======== Material shown ========

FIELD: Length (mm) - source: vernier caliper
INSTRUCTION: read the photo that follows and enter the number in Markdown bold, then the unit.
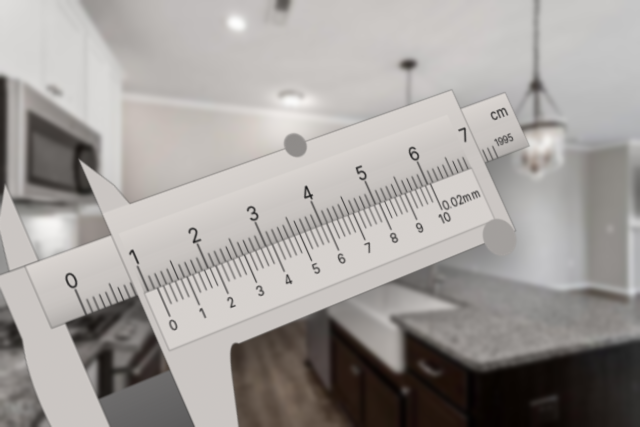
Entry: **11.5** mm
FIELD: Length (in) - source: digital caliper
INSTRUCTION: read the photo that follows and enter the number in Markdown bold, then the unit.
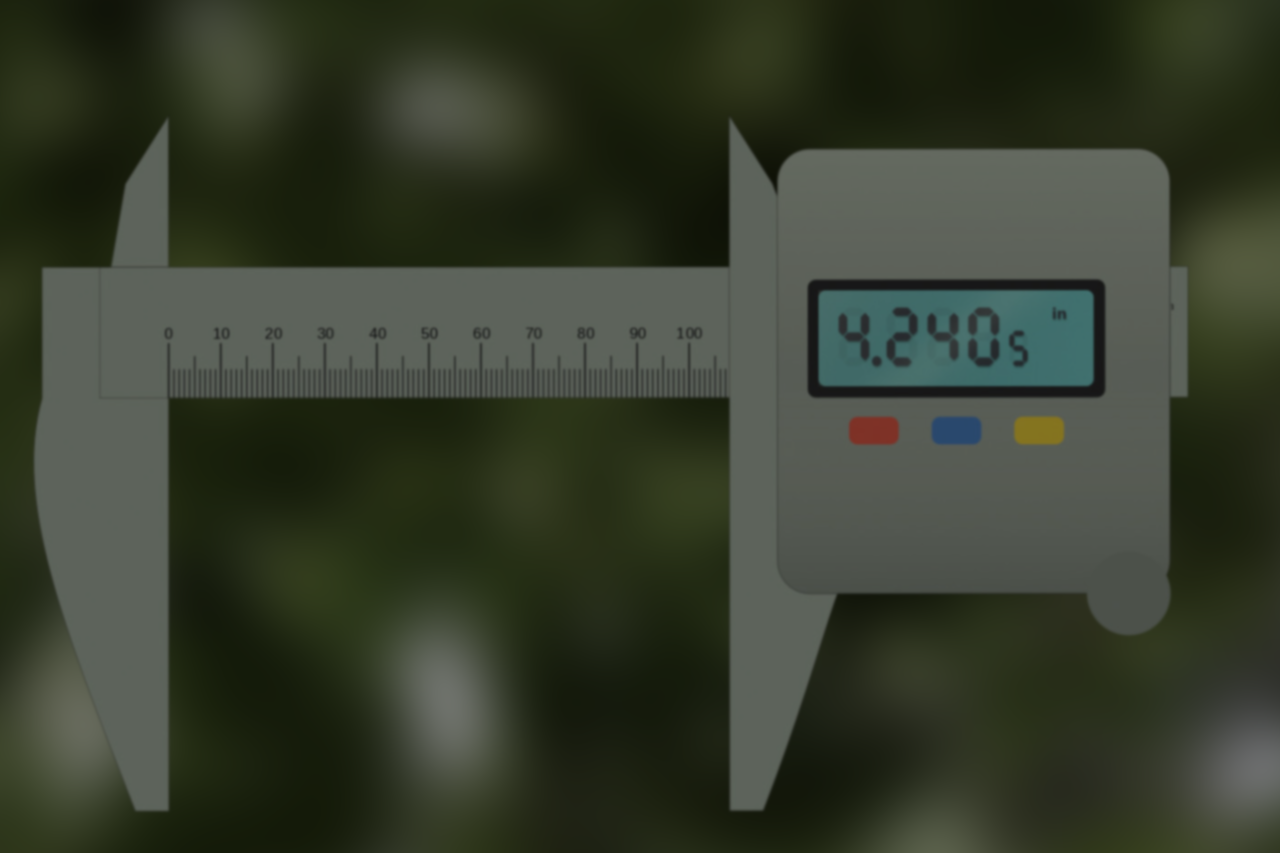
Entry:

========

#### [Prompt]
Please copy out all the items above, substituting "Reading" for each "Entry" and leaving everything else unchanged. Leave the pictures out.

#### [Solution for this problem]
FIELD: Length (mm) - source: vernier caliper
INSTRUCTION: read the photo that follows and enter the number in Markdown bold, then the unit.
Reading: **11.5** mm
FIELD: Length (in) - source: digital caliper
INSTRUCTION: read the photo that follows and enter the number in Markdown bold, then the unit.
Reading:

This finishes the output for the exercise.